Sep. 8th, 2015 12:24 pm (UTC)
Someone remarked to me "it is what it is ..." over psychiatry and cancer treatments today
Yes that is the new saying I come across. One of my daughters has a way of saying "it is what it is." In the 1960s the saying that was the going idea was to change what is -- that it could be changed. I still believe the order we live in need not be so horrible for vast numbers of people across the globe, that this is the result of deliberate policies. One could make a fairer tax system, have money to create jobs and infrastructure and the more mild (but nonetheless impoverishing) suffering we see in the US would go way down in numbers. My real anger remains at the doctors and medical establishment that I saw and have to endure now -- each individual that is complicit chooses to be so. So in a way I was embittered by that psychiatrist I saw; he could have talked more decently but what he is doing is protecting his place in the organization first and at all times. But I don't think the doctors I saw are particular to or special to HMOs; as I said, if anything I came across far worse specimens outside this HMO. I've had three or four doctors whom I thought were good and decent and competent, one was in NYC and outside any HMO; one was a dentist I went to for a long time here (outside all HMOs and towards the end over-expensive so I stopped going), Dr Villafuerte inside Kaiser. Wiltz the primary care person I still go to is not a bad man; he seems competent but will do nothing or say anything that goes outside the conventions demanded. So I won't trust him if my heart should really begin to go bad.
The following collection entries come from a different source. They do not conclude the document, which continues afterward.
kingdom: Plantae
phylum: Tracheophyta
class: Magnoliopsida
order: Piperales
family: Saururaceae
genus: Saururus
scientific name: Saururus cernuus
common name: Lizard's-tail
Have an operation by someone else? who? better to die quietly than bleeding after some painful surgery on a table. So yes there I am saying It is what It is and if my heart should go in some ways I will try to avoid what is since I can't change it, and in some moods I realize that was Jim's choice too. When he saw it was all over with him, he starved himself to death because no one had the mercy to help him die for real, only somewhat to mitigate the suffering. They won't even give you codeine so he lost his brain power in the last week which this earlier opiate would have permitted him to enjoy.
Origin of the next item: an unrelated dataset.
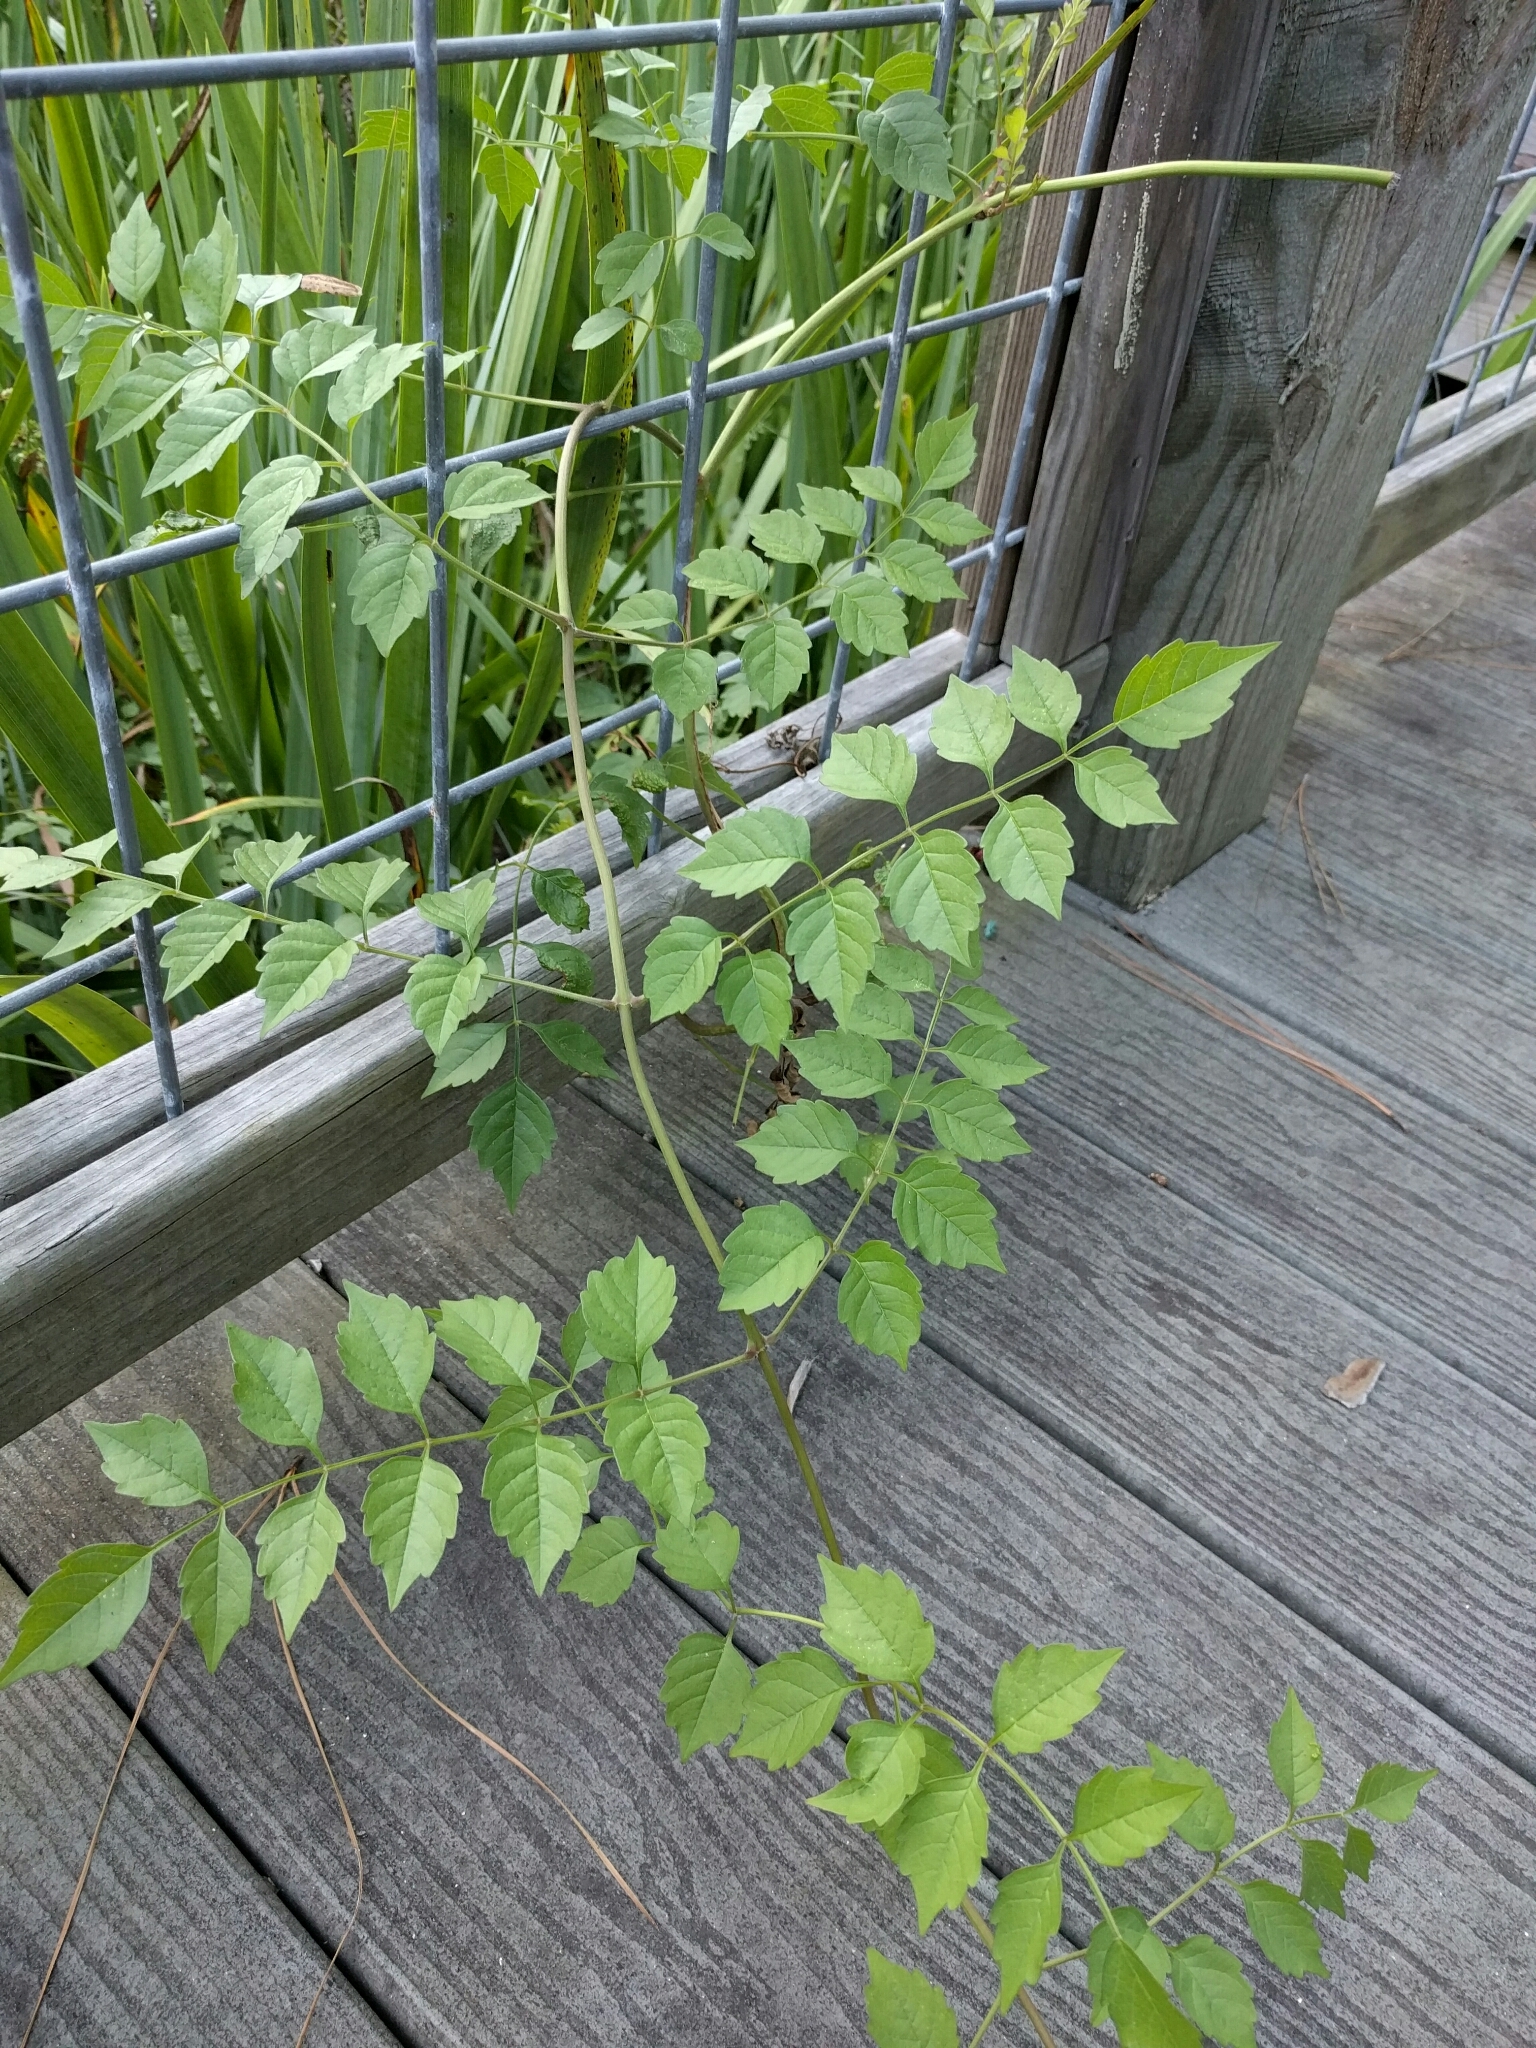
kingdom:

When we come to talk like this I realize why so many people read Austen as all comfort and comfyness -- on the surface the worlds of the novels do appear to be so and the agons of life are "merely" inward or offstage. Pre-net I never thought to write on Austen probably partly because of this and because I didn't want to "spoil" my experience. I didn't realize friendships in reading could so enrich it. But then pre-Net I had so few friends, hardly anyone at all to talk to of books. Last word on medicine: no doctor in the US (or anywhere else as far as I know) is going to treat me as an individual -- I'm not important or rich enough, I can't impress or pay them enough. Those who survive cancer survive because they were lucky; yes a crap shoot game but again I believe that such realities need not be as bad as they presently are for most.